* Problem description *
The answer must be one number: how many lines below contain the word "emergencia".

[Structured page parsing data]
● ● ● ● ●
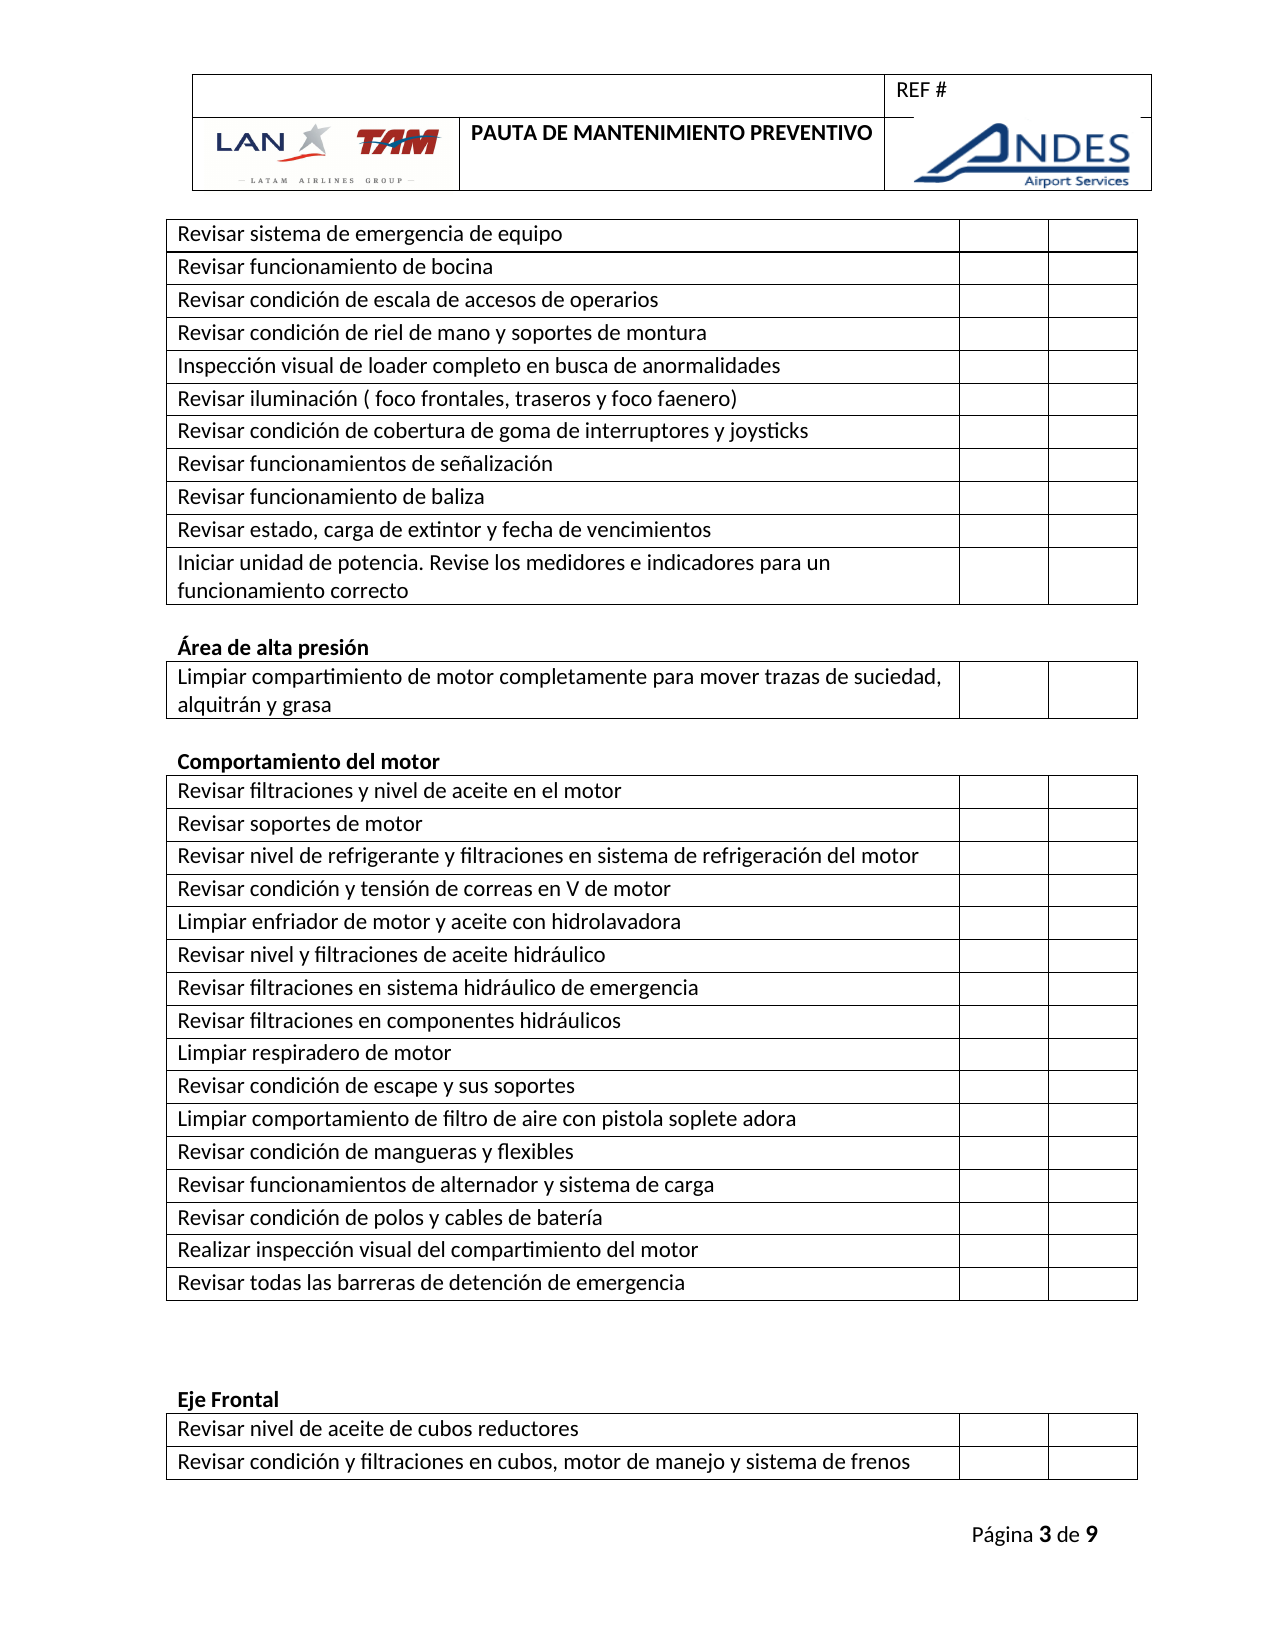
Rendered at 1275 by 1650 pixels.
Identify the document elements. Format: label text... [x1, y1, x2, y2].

table_cell [960, 1137, 1048, 1169]
table_cell [960, 515, 1048, 547]
table_cell Revisar condición de escape y sus soportes [167, 1071, 959, 1103]
table_cell Revisar condición de escala de accesos de operarios [167, 285, 959, 317]
table_cell [960, 318, 1048, 350]
table_cell Revisar funcionamiento de baliza [167, 482, 959, 514]
table_cell [1049, 1006, 1137, 1037]
table_header Limpiar compartimiento de motor completamente para mover trazas de suciedad, alquitrán y grasa [167, 662, 959, 718]
table_cell [1049, 809, 1137, 841]
picture [204, 191, 454, 195]
table_cell [1049, 1071, 1137, 1103]
table_cell Revisar nivel y filtraciones de aceite hidráulico [167, 940, 959, 972]
table_cell [960, 1071, 1048, 1103]
table_header [960, 662, 1048, 718]
table_cell Revisar soportes de motor [167, 809, 959, 841]
table_cell [960, 449, 1048, 481]
table_cell Limpiar respiradero de motor [167, 1039, 959, 1070]
table_cell [1049, 1203, 1137, 1234]
text Comportamiento del motor [177, 747, 1098, 775]
table_cell [960, 220, 1048, 251]
table_header [960, 776, 1048, 808]
table_cell Iniciar unidad de potencia. Revise los medidores e indicadores para un funcionamiento correcto [167, 548, 959, 604]
table_cell [960, 1447, 1048, 1479]
table_cell [960, 1039, 1048, 1070]
table_cell [1049, 1447, 1137, 1479]
table_header [1049, 776, 1137, 808]
table_cell [960, 285, 1048, 317]
table_cell [960, 1268, 1048, 1300]
table_cell Revisar filtraciones en sistema hidráulico de emergencia [167, 973, 959, 1005]
table_header [960, 1414, 1048, 1446]
table_cell [960, 842, 1048, 873]
table_cell [960, 809, 1048, 841]
table_cell Revisar funcionamientos de señalización [167, 449, 959, 481]
table_cell [1049, 515, 1137, 547]
table_cell [960, 253, 1048, 284]
table_cell Limpiar comportamiento de filtro de aire con pistola soplete adora [167, 1104, 959, 1136]
table_cell [1049, 1104, 1137, 1136]
table_cell [960, 973, 1048, 1005]
text Eje Frontal [177, 1385, 1098, 1413]
table_cell Revisar condición y tensión de correas en V de motor [167, 875, 959, 906]
table_cell [1049, 842, 1137, 873]
table_cell [1049, 220, 1137, 251]
table_cell Revisar filtraciones en componentes hidráulicos [167, 1006, 959, 1037]
table_cell Revisar condición de polos y cables de batería [167, 1203, 959, 1234]
table_header [1049, 1414, 1137, 1446]
table_cell [1049, 384, 1137, 415]
table_cell [960, 940, 1048, 972]
table_cell Limpiar enfriador de motor y aceite con hidrolavadora [167, 907, 959, 939]
table_cell Revisar condición y filtraciones en cubos, motor de manejo y sistema de frenos [167, 1447, 959, 1479]
table_cell [1049, 1235, 1137, 1267]
table_cell [960, 384, 1048, 415]
table_cell [960, 875, 1048, 906]
table_cell [960, 1170, 1048, 1202]
table_cell Revisar sistema de emergencia de equipo [167, 220, 959, 251]
table_cell [960, 907, 1048, 939]
table_cell [960, 548, 1048, 604]
table_cell [1049, 1268, 1137, 1300]
picture [913, 117, 1141, 190]
table_cell [960, 1006, 1048, 1037]
table_cell [1049, 253, 1137, 284]
table_cell [1049, 318, 1137, 350]
table_cell Revisar condición de cobertura de goma de interruptores y joysticks [167, 416, 959, 448]
table_cell [1049, 875, 1137, 906]
table_cell [960, 1203, 1048, 1234]
table_header Revisar nivel de aceite de cubos reductores [167, 1414, 959, 1446]
table_cell [1049, 548, 1137, 604]
table_header [1049, 662, 1137, 718]
table_cell [960, 351, 1048, 383]
table_cell [1049, 973, 1137, 1005]
table_cell [1049, 940, 1137, 972]
table_header Revisar filtraciones y nivel de aceite en el motor [167, 776, 959, 808]
table_cell Revisar todas las barreras de detención de emergencia [167, 1268, 959, 1300]
table_cell [1049, 482, 1137, 514]
text Área de alta presión [177, 633, 1098, 661]
table_cell Revisar nivel de refrigerante y filtraciones en sistema de refrigeración del motor [167, 842, 959, 873]
table_cell [1049, 1137, 1137, 1169]
table_cell Realizar inspección visual del compartimiento del motor [167, 1235, 959, 1267]
table_cell [1049, 449, 1137, 481]
table_cell [960, 1104, 1048, 1136]
table_cell Revisar iluminación ( foco frontales, traseros y foco faenero) [167, 384, 959, 415]
table_cell Revisar funcionamientos de alternador y sistema de carga [167, 1170, 959, 1202]
table_cell [960, 416, 1048, 448]
table_cell [1049, 1170, 1137, 1202]
table_cell [960, 1235, 1048, 1267]
picture [204, 118, 454, 190]
table_cell Revisar condición de riel de mano y soportes de montura [167, 318, 959, 350]
table_cell Revisar estado, carga de extintor y fecha de vencimientos [167, 515, 959, 547]
table_cell Inspección visual de loader completo en busca de anormalidades [167, 351, 959, 383]
table_cell [1049, 907, 1137, 939]
table_cell Revisar condición de mangueras y flexibles [167, 1137, 959, 1169]
table_cell [1049, 416, 1137, 448]
table_cell [1049, 351, 1137, 383]
table_cell Revisar funcionamiento de bocina [167, 253, 959, 284]
table_cell [960, 482, 1048, 514]
table_cell [1049, 1039, 1137, 1070]
table_cell [1049, 285, 1137, 317]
● ● ● ● ●
* Answer section *
3